Reproduce every line below exactly as written; do not include the images.
##### Supplied data #####
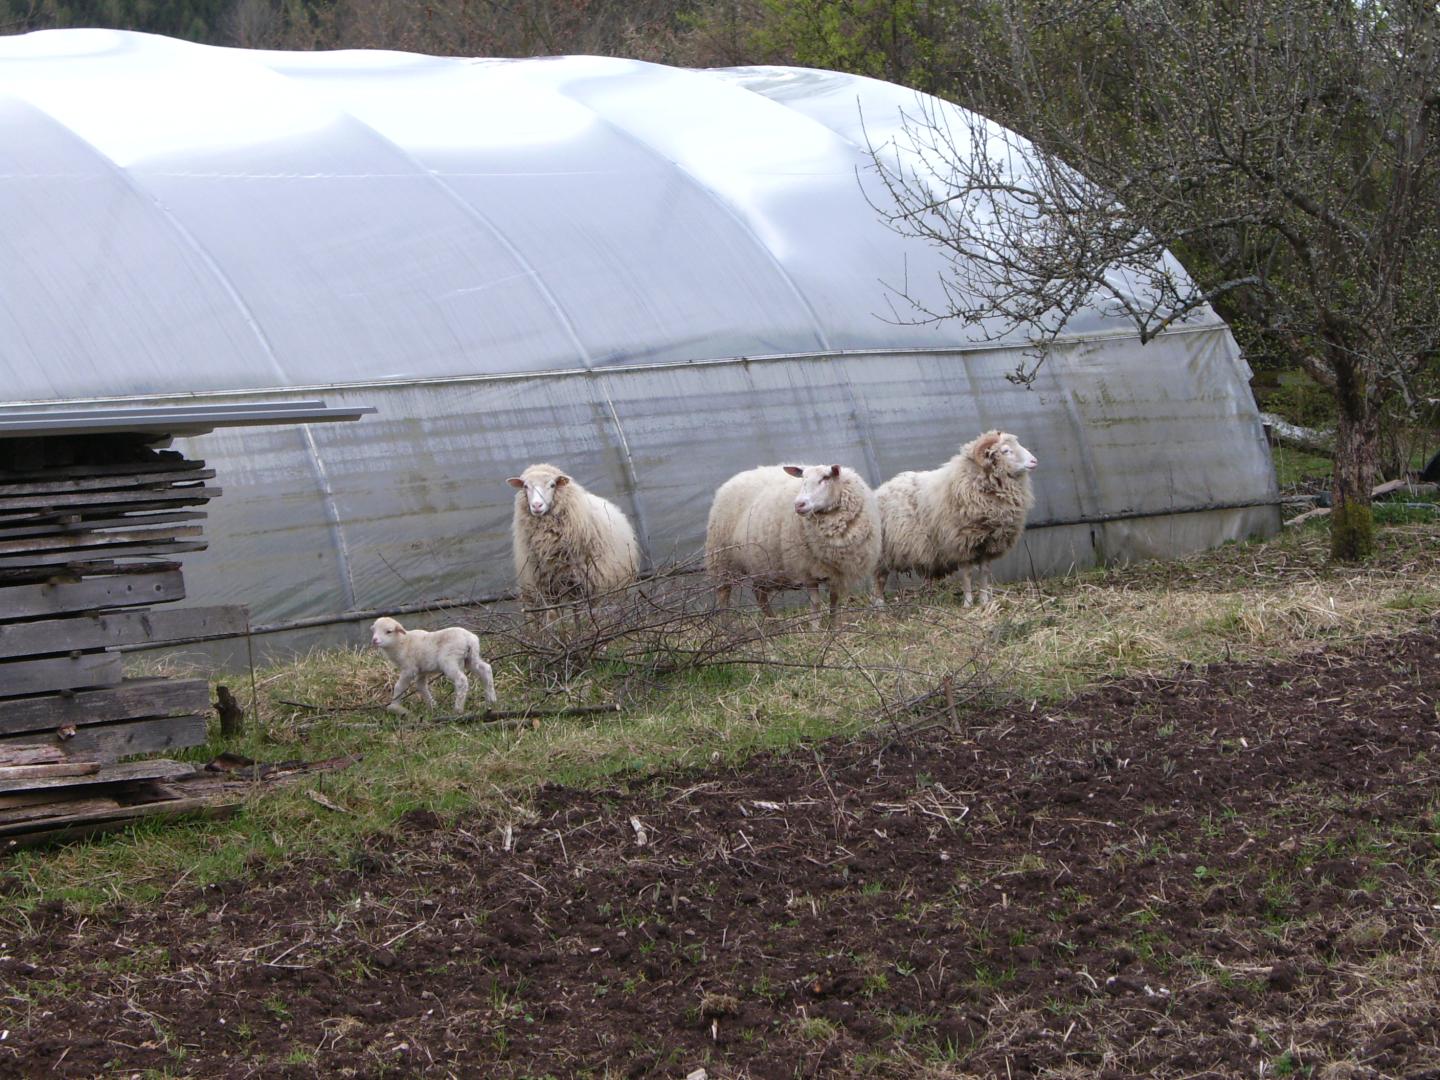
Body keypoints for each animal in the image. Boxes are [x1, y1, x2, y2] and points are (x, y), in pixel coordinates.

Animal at [507, 463, 641, 626]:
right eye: (525, 486)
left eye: (552, 485)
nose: (537, 505)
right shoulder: (547, 585)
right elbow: (554, 615)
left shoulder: (586, 583)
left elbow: (582, 613)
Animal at [705, 463, 883, 627]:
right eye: (803, 479)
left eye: (825, 478)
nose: (799, 504)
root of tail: (730, 481)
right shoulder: (807, 568)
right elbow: (816, 603)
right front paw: (815, 629)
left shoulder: (837, 571)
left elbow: (834, 600)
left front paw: (834, 626)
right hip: (721, 557)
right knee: (723, 594)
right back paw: (727, 627)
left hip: (758, 563)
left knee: (759, 594)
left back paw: (774, 623)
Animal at [874, 430, 1038, 607]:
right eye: (1006, 450)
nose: (1034, 461)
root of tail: (881, 489)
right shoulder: (961, 542)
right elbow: (967, 575)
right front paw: (968, 603)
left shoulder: (988, 544)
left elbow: (984, 573)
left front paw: (984, 601)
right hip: (884, 551)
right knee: (880, 577)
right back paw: (879, 604)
#####
**Reply:**
Body keypoints for each animal in the image. Boxes are [x1, y1, x2, y2] and points are (x, y), in pixel coordinates.

Animal at [507, 463, 641, 626]:
right eye: (525, 486)
left eye: (552, 485)
nose: (537, 505)
right shoulder: (547, 585)
right elbow: (554, 615)
left shoulder: (586, 583)
left elbow: (582, 613)
Animal at [705, 463, 883, 627]:
right eye: (803, 479)
left eye: (825, 478)
nose: (799, 504)
root of tail: (730, 481)
right shoulder: (807, 568)
right elbow: (816, 603)
right front paw: (815, 629)
left shoulder: (837, 571)
left elbow: (834, 600)
left front paw: (834, 626)
right hip: (721, 557)
right knee: (723, 594)
right back paw: (727, 627)
left hip: (758, 563)
left knee: (759, 594)
left back paw: (774, 623)
Animal at [874, 430, 1038, 607]:
right eye: (1006, 450)
nose: (1034, 461)
root of tail: (881, 489)
right shoulder: (961, 542)
right elbow: (967, 575)
right front paw: (968, 603)
left shoulder: (988, 544)
left elbow: (984, 573)
left front paw: (984, 601)
right hip: (884, 551)
right knee: (880, 577)
right back paw: (879, 604)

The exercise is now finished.